Ps.: eu não terminei de estudar a divina comédia, ainda estou no inferno. Então vamos só pegar o inferno e uma visão geral.


1º: Pense na coisa mais importante que você conhece. Eu que não vou dar spoiler, tem que ser a sua própria, o seu achado. Lembre que o primeiro mandamento cristão é "amar a Deus sobre todas as coisas". Então você precisa em primeiro lugar meditar que coisa é essa, que "x" é esse que estaria acima de todas as coisas.

Bom, achou?

2º: Agora eu quero que você comece a pensar e pesquisar no seu dia a dia tudo aquilo que impede uma pessoa de chegar nesse "x". Quais são as circunstâncias, problemas, desculpas que as pessoas encontram? Como essas coisas impedem de chegar a esse "x"? Realmente imagine, colete, organize.

3º: Agora você vai pensar hierarquicamente. Qual impede mais e qual impede menos? E pense também no motivo. Tem que ficar claro pra você isso.

Se você achou o "x", achou o que impede de chegar no "x" e achou a hierarquia desse impedimento, de modo a entender o que mais impede e o que impede menos, pronto, você já tem a matéria para a sua divina comédia.

Agora vamos ao nosso passeio.

As 3 zonas em que se passam a divina comédia implica em ver o resultado após a morte. Ora, na primeira é uma visão dessa hierarquia quando o sujeito morreu sem saber que havia um "x" a ser encontrado; na segunda é uma visão de quando ele morre sem ter atingido o "x", mas ele entendeu em vida que não tinha conseguido; na terceira, apesar de eu não ter lido ainda, eu suspeito que será a descrição, uai, do "x", os aspectos do "x". Se já tem o "x", já tá perfeito, mas ele também tem aspectos e uma visão total.

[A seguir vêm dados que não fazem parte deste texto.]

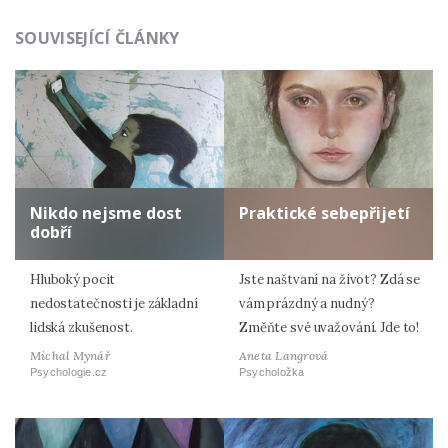
SOUVISEJÍCÍ ČLÁNKY
Nikdo nejsme dost
Praktické sebepřijetí
dobří
Hluboký pocit
Jste naštvaní na život? Zdá se
nedostatečnosti je základní
vám prázdný a nudný?
lidská zkušenost.
Změňte své uvažování. Jde to!
Michal Mynář
Aneta Langrová
Psychologie.cz
Psycholožka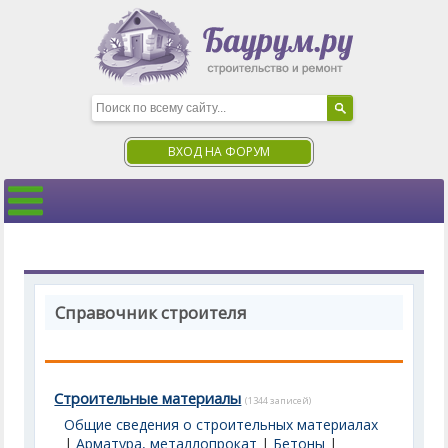
ВХОД НА ФОРУМ
Справочник строителя
Строительные материалы
(1344 записей)
Общие сведения о строительных материалах
|
Арматура, металлопрокат
|
Бетоны
|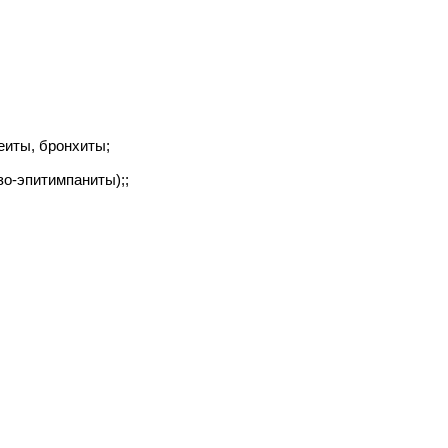
еиты, бронхиты;
зо-эпитимпаниты);;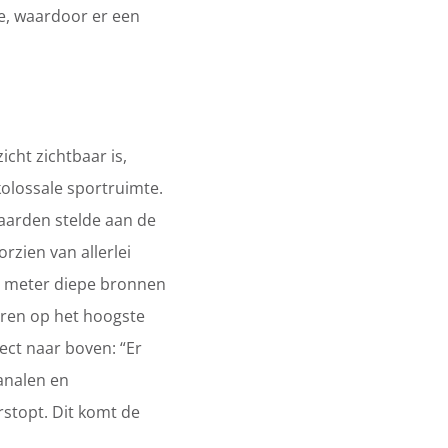
oe, waardoor er een
icht zichtbaar is,
olossale sportruimte.
arden stelde aan de
zien van allerlei
0 meter diepe bronnen
ren op het hoogste
ect naar boven: “Er
kanalen en
rstopt. Dit komt de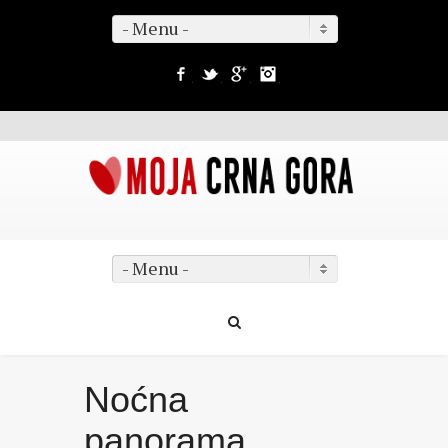
- Menu -
Facebook
Twitter
Google+
Instagram
- Menu -
Noćna
panorama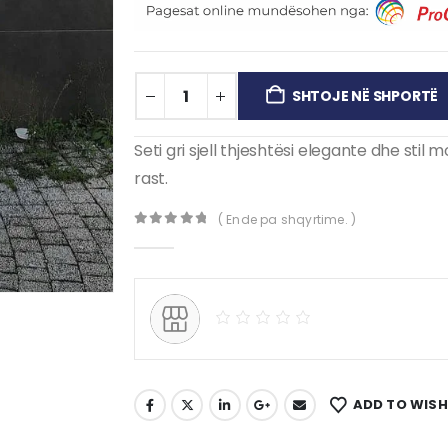
SHTOJE NË SHPORTË
Seti gri sjell thjeshtësi elegante dhe sti
rast.
( Ende pa shqyrtime. )
0
out of 5
ADD TO WISH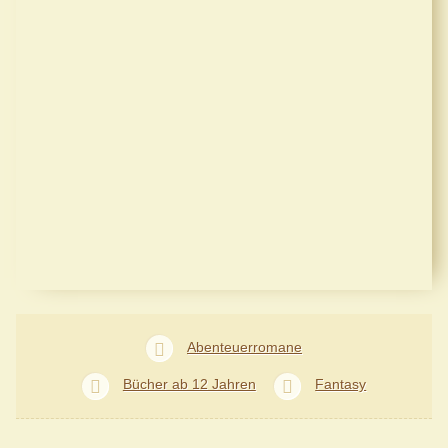
Abenteuerromane
Bücher ab 12 Jahren
Fantasy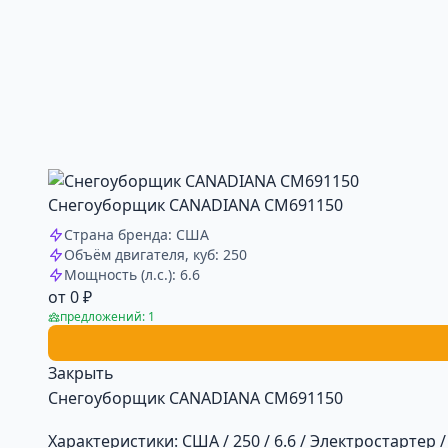
Снегоуборщик CANADIANA CM691150
Страна бренда: США
Объём двигателя, куб: 250
Мощность (л.с.): 6.6
от 0 ₽
предложений: 1
Закрыть
Снегоуборщик CANADIANA CM691150
Характеристики:
США / 250 / 6.6 / Электростартер / 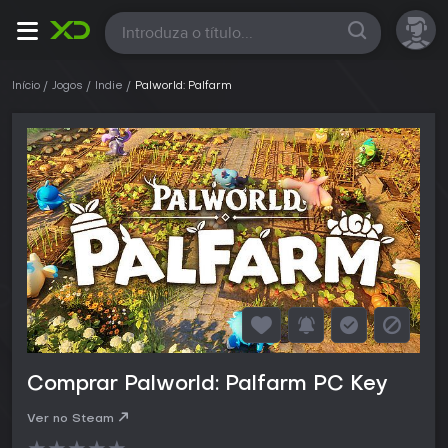
Todas
Início
Jogos
Indie
Palworld: Palfarm
Comprar Palworld: Palfarm PC Key
Ver no Steam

A coisa se passa de modo moral, porque para achar o "x" é preciso tomar a decisão de buscá-lo e purificar os motivos que se encontrou que impedem de achá-lo.


Isso vai te fazer um Dante? NO!

Dante, Dante mesmo precisa de mais do que isso. Existe um outro poema, chamado "Romance da rosa", que é basicamente essa mesma forma. A diferença de um pra outro é que Dante usa:

1- o sistema cosmológico da época como modelo para as 3 zonas

2- a literatura como recurso mnemônico, criando, de bônus, uma interpretação geral do mundo antigo

3- o simbolismo do 3


No fundo, se você conseguiu imitar a forma, não é difícil adquirir os equivalentes a esses 3 pontos, o estilo virá daí. Mas, obviamente, não vai ser da noite pro dia. Você vai ter que realmente ler pra cacete e meditar pra cacete pra ajustar o verniz da obra e torná-la a obra-prima do século XXI.

Esses 3 pontos de acréscimo fazem a obra ganhar, além do poder absurdo no conteúdo e na forma, uma imagem de "necessariedade". É "necessário" que a vida seja mesmo assim, porque no mundo de Dante cabem a visão do mundo natural, a visão do mundo cultural e a visão simbólica do mundo.

Quem quiser entrar nessas nuâncias para compor a obra-prima pode ter uma imagem de como fazer isso lendo História do Diabo de Vilém Flusser. É basicamente uma tentativa de imitação da forma de Dante usando como recurso a cosmologia contemporânea.


Ps.: 

"como você sabe dessas coisas?"
- Uai, porque eu recebi uma sacada de uma história que imita a forma de Dante.

"Vai contar?"


Bônus: "E Shakespeare?"

Eu não li tudo, mas uma sacada que pode ser útil é imaginar esse mesmo "x" de Dante, essa mesma hierarquia elaborada, e... uai, cada tópico vai ser o mote de uma tragédia. Pra ser Shakespeare, esse mote tem que ser plenamente trabalhado até a exaustão, ou seja, cada personagem está ali pra reforçar um aspecto do mote. Daí você criaria uma coleção de tragédias cuja unidade é a busca pelo "x".

That's all, folks!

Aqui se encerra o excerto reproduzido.